Ningbo Special Screening édition 2026

Posté le 24 juin 2026 par

Le Festival Allers-Retours et la ville de Ningbo en Chine s’associent une fois de plus, après un évènement en 2024, pour projeter une sélection de courts-métrages sinophones primés dans le festival de cette ville à 2 heures en train de Shanghai. Retour sur le cru 2026, qui s’est déroulé le 19 juin 2026 au Studio des Ursulines.

Les courts-métrages des jeunes (ou moins jeunes) réalisateurs chinois et sinophones occupent une grande place des programmes de l’association Allers-Retours, à travers la séance annuelle du festival tout comme l’évènement Coming-of-Age dédié aux très jeunes auteurs. Les courts de Ningbo sont une nouvelle occasion de voir les thématiques et stylisations visuelles qui animent ces cinéastes ; certaines se retrouvant d’années en années, en même temps qu’émergent des variations.

Holy Smoke de Niko Ho (2025)

En parlant de variation, le premier court de cette séance s’y adonne. Produit et tourné à Macao, Holy Smoke conte la lutte sur le fil entre un gardien d’immeuble chargé de faire respecter l’interdiction de fumer dans les communs et un résident, harassé par une journée de travail, qui ne souhaite que tirer une taffe. Il s’agit d’un produit purement comique, ou devrait-on dire « comique de suspense », puisqu’on se demande sans cesse durant les 16 minutes qu’il dure, où l’on va aller. Car ces deux personnages ne sont pas les seuls à l’écran, les deux énergumènes croisant sur leur chemin d’autres protagonistes ayant des choses à cacher. Surtout, le film finit en apothéose, avec l’ensemble de l’équipe technique qui se met à fumer avant de se faire interpeller par la police. Puisque la « morale » est que les fumeurs ne pourront pas s’empêcher de céder à leur vice, on s’amuse de l’impertinence ! Les dialogues bien sentis apportent une réelle plus-value.
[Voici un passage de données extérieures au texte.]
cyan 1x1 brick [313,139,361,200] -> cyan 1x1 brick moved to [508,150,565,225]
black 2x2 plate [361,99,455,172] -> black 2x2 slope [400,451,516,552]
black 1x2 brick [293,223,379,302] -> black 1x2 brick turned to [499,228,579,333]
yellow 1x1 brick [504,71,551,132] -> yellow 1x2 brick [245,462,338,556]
SOLOS de Zhong Yu’ang (2025)

Dans une chorale d’enfants et d’adolescents, un petit garçon de CM2 au tempérament agité est pris en grippe par sa directrice acariâtre. Puisqu’il manque une fille pour la représentation de fin d’année, elle décide qu’il devra se présenter sur scène travesti. Ce court fort bien réalisé possède deux grandes qualités. D’une part, sa mise en scène est de bonne facture : filmé en scope, il resserre l’étau du scénario sur son personnage, en laissant tout à la fois leur place à l’humour et au dramatique. D’autre part, lorsqu’il montre un abus de pouvoir manifeste dans un ensemble hiérarchisé, qui plus est envers un enfant, on voit que le court-métrage chinois possède encore une liberté de ton appréciable.

Mr. Red de Gao Shu (2023)

À l’approche du gaokao, une lycéenne doit composer avec l’exigence du classement à obtenir et le crush qu’elle a sur un garçon. Bien que parfois un brouillon, ce court montre le milieu lycéen chinois, un environnement peu exploré dans les films chinois qui nous parviennent (mais davantage dans les BD chinoises parues en français, telles que L’Enfant ébranlé, La plus belle couleur du monde ou Crystal Sky of Yesterday) et met l’accent sur la pression que subissent les étudiants lors de leur version du bac. Cette allégorie du ballon rouge, qui donne son titre au film, permet des séquences sur la plage magnifiquement composées tout en semblant citer Le Voyage du ballon rouge d’Albert Lamorisse, qui a aussi inspiré Hou Hsiao-hsien pour réaliser son film français.

Fly me to the Sea de Li Kexin (2023)

Ce court continental en cantonais s’intéresse à une population, les travailleurs de la mer sur les côtes du Guangdong. Il montre le paradoxe de cette jeunesse chinoise, qui de cette tradition de travail sur chalutier doit finir, pour nourrir sa famille, par s’user la santé dans une usine de textile, comme bien d’autres jeunes chinois (pensons au triptyque Jeunesse de Wang Bing). Loin de n’être qu’un récit social, Fly me to the Sea est réalisé avec majesté. Il émane quelque chose de l’étalonnage grisâtre des rues – mais pas le gris Netflix, un gris qui laisse s’échapper quelques couleurs à l’intérieur, qui se teinte de bleu – tout comme il y a quelque chose de saisissant dans cette conversation entre l’héroïne, travailleuse de la mer devenue travailleuse du textile, et le garçon qui la drague tout en lui proposant une opportunité. S’en suit pour la jeune femme un nouveau travail, sirène dans un aquarium, et là le récit social devient conte merveilleux…

Maxime Bauer.

Ningbo Special Screening, 4 courts-métrages sinophones. Chine et Macao. 2023-2025. Projeté le 19/06/2026.